The Next Eike Batista? Eduardo Saverin, The Brazilian Who Helped Build Facebook (NASDAQ:FB), Has A Fortune Estimated In $2.2B
In every world billionaires list, a few regulars come up: Microsoft founding father Bill Gates, Mexican telephone magnate Carlos Slim, Facebook Wunderkind Mark Zuckerberg, and so on. Zuckerberg, named the youngest billionaire in history, leads the list of youngest billionaires, a group of five under-35 year olds who have made it big.
Among the names that made the list is Brazilian Eduardo Saverin, the only non-American and one of masterminds behind Facebook. The São Paulo-born, Miami-bred visionary who had a much-publicized fallout with Zuckerberg in the early days of Facebook, kept to himself for almost a decade. Little was known about him besides his age (31 at the moment), his small current participation in the company (currently less than 5 percent) and the fact that he moved to Singapore, where he lived until Facebook went public in May 2012.
In the days surrounding the IPO -- which would come to be known as one of the most chaotic in history -- it was widely known that Saverin, who lived in the U.S. for 17 years, had renounced to his American citizenship. Rumors sparked that he had done it to avoid taxes, but that was one of issues he clarified in the first interview he gave later that month.
“The decision was strictly based on my interest of living and working in Singapore” he told Brazilian magazine Veja. “I am obligated and I will pay hundreds of millions of dollars in taxes to the American government, and I already paid and I will keep paying whatever taxes I owe based on my time as a U.S. citizen.”
Saverin’s family emigrated to the U.S. in 1992 for a better future -- Brazil was then facing a deep financial crisis, and then-President Fernando Collor had just frozen all savings accounts. Saverin’s parents, a chemist and a psychologist, brought their three kids to Miami, where they settled. Saverin was a precocious child: He made headlines at 13, when he beat a chess grandmaster in Orlando.
He met Zuckerberg in 2004, as a fellow undergraduate at Harvard. Noting the lack of an online social network there, the two started working on a Harvard-exclusive website where students could connect. The resulting site was registered as “Thefacebook” under Saverin’s family address in Miami.
What happened between the two young men is one of the best-known business divorces from the last decade: As Facebook grew and drew attention from the media, Saverin was tasked with running the business side on the East Coast while Zuckerberg and the rest of team developed the product in Palo Alto, Calif., from where they drove Saverin out of the operation and reducing his participation to 10 percent.
When notified, Saverin sued Facebook and his former partners.
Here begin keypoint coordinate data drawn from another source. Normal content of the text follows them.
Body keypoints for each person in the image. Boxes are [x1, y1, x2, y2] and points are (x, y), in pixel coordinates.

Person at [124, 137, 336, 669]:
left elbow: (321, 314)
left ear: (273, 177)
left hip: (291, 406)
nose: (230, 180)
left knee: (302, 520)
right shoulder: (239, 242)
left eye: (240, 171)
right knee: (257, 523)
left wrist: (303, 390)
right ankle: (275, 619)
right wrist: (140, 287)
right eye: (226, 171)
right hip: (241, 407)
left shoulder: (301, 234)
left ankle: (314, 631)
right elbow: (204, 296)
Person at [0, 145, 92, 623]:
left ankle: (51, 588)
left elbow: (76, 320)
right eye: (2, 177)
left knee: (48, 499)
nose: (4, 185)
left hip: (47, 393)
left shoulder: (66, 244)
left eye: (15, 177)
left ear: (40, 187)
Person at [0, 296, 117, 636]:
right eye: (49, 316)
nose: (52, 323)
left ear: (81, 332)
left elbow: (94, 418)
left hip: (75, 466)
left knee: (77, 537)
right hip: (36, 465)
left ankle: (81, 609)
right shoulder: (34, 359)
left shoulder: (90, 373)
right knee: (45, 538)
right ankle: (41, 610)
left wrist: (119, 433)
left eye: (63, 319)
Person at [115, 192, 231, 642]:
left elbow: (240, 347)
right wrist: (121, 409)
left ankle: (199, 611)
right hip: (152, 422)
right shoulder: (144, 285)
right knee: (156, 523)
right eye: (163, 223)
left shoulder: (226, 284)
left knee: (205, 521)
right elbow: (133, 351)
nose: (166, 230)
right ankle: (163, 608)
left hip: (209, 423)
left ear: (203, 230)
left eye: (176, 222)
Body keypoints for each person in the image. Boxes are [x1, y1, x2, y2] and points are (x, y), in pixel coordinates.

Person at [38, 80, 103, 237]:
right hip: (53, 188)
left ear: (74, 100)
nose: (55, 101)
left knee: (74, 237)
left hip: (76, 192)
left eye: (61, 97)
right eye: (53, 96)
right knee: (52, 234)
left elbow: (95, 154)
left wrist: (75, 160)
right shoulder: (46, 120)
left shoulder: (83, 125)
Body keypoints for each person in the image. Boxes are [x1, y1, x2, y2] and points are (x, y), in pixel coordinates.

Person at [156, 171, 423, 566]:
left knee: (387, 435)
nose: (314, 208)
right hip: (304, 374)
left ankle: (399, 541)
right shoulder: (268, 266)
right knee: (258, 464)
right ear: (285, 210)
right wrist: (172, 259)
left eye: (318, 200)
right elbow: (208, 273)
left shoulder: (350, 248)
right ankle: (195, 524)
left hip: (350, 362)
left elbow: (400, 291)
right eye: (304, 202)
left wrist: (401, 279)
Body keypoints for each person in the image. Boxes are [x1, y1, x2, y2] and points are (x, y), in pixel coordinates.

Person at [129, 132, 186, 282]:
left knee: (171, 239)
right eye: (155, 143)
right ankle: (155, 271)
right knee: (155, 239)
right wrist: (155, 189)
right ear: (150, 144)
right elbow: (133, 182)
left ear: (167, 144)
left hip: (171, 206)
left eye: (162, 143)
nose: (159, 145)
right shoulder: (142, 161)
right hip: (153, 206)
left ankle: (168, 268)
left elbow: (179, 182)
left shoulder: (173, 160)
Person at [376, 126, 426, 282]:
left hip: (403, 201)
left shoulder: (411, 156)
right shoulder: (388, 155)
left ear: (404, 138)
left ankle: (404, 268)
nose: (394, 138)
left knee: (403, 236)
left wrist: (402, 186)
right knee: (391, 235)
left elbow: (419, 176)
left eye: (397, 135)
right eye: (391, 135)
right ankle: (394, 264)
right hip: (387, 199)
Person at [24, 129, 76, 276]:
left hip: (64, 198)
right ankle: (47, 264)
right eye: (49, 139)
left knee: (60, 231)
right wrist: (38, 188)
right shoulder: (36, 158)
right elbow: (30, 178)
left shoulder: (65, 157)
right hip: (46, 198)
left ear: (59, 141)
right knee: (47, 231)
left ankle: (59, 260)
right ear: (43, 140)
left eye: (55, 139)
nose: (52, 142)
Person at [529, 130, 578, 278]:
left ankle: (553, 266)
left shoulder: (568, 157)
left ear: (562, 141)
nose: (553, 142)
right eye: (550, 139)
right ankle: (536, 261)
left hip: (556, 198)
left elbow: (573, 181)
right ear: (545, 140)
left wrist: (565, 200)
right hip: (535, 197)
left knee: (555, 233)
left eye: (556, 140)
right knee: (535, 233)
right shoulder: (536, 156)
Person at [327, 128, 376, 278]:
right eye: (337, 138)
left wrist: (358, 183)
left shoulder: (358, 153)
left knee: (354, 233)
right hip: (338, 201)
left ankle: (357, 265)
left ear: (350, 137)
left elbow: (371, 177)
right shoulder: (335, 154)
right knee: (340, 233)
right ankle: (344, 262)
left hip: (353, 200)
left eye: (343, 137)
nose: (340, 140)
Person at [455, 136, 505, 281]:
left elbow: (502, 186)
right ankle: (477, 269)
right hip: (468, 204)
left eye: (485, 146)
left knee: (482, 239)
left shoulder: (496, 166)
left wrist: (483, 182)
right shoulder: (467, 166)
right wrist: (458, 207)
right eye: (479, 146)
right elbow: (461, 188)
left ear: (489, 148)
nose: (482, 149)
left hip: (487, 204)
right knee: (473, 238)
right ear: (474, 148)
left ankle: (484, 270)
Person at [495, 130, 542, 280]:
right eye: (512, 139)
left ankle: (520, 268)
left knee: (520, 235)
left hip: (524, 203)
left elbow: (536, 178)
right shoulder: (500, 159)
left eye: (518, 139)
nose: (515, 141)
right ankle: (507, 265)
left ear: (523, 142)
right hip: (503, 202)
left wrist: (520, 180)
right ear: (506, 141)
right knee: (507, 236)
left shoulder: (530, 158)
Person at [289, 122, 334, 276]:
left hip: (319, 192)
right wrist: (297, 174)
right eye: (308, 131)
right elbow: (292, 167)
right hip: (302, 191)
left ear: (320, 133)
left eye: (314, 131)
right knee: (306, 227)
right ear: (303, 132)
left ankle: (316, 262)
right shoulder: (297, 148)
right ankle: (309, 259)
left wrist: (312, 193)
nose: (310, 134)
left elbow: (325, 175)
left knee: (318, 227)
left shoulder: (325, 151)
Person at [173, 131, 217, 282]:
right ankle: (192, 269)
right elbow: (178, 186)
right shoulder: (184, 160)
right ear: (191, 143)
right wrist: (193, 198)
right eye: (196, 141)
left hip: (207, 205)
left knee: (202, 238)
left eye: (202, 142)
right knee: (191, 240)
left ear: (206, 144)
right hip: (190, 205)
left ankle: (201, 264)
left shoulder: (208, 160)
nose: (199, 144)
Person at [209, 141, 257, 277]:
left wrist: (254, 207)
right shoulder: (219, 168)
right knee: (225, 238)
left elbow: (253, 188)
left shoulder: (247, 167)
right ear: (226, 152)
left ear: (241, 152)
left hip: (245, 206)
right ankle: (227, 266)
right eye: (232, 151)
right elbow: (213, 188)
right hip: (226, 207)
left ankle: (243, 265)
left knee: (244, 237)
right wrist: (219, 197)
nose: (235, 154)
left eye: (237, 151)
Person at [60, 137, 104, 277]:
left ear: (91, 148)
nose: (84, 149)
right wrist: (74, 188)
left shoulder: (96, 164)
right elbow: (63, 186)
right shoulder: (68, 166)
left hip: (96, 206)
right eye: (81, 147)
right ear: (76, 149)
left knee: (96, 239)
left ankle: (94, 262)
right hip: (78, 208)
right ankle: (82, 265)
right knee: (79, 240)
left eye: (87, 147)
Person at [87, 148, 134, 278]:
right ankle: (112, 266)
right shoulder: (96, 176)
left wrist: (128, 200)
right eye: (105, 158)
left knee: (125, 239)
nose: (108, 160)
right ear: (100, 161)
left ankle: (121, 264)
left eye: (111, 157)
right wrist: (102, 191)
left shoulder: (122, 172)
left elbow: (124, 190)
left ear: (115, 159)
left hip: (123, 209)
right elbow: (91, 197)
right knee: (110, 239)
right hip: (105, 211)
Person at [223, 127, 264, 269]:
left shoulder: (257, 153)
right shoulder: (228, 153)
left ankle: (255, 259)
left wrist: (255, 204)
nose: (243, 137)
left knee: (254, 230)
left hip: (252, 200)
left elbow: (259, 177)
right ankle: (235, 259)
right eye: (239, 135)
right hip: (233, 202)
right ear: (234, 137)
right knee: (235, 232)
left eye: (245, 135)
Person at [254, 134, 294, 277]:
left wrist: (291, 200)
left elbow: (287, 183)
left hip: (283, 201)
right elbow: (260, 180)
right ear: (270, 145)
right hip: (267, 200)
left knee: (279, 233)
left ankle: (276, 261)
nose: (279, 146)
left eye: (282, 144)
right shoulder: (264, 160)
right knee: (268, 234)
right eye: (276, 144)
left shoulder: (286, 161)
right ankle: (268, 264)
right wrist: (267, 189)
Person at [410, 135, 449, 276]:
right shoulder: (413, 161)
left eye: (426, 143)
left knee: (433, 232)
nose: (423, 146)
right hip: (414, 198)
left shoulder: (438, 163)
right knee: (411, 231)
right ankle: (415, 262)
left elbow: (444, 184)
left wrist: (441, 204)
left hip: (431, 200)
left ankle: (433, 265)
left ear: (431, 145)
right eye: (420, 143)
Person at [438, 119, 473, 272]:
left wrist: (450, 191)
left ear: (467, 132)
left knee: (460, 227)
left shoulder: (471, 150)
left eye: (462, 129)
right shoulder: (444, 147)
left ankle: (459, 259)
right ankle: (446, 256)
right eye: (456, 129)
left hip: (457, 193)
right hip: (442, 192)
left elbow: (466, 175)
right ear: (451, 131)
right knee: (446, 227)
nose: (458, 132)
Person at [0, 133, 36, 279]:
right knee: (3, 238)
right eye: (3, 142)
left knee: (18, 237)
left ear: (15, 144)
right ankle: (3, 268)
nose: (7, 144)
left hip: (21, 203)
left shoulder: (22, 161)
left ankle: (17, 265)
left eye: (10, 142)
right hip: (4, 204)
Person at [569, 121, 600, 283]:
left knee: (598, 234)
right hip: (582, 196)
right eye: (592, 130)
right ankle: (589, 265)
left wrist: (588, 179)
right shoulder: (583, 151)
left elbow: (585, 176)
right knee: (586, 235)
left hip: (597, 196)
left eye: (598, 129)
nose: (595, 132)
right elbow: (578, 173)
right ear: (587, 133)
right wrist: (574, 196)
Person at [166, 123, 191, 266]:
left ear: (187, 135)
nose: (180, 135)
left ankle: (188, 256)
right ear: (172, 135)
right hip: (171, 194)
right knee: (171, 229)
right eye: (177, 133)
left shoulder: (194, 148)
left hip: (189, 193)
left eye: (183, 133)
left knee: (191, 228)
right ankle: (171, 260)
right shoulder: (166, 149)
The lawsuit was settled out of court and Saverin walked away with a 5 percent share and a non-disclosure agreement. He later moved to Singapore, where he still resides.
Now, he claims to harbor no hard feelings toward Zuckerberg. “I have only good things to say about Mark. His focus on the company since its very first day is anything short of admirable,” he told Veja.
Saverin’s story was told in the Oscar-winning 2010 movie "The Social Network," which made his name public domain -- but not so much his face, as the New York Times found when it published a photo of actor Andrew Garfield (who portrays him in the movie) along with the story of Saverin renouncing his U.S. citizenship.
The billionaire dismisses the film as fiction. “It is not a documentary; that is not how things happened,” he assured. “I would never throw a laptop at anybody, not even at Mark.”
Saverin now occupies his days investing “like a crazy person,” mostly in Internet start-ups. He expressed a desire to bring his business operations closer to home, and many see him as the next big Brazilian entrepreneur. He admitted to being CC’ed on emails sent to tycoon Eike Batista, although that might not be the path he wants to follow. “I am Brazilian and I want to invest in Brazil -- though not through minerals, unless it’s silicon or something tech-related,” he said.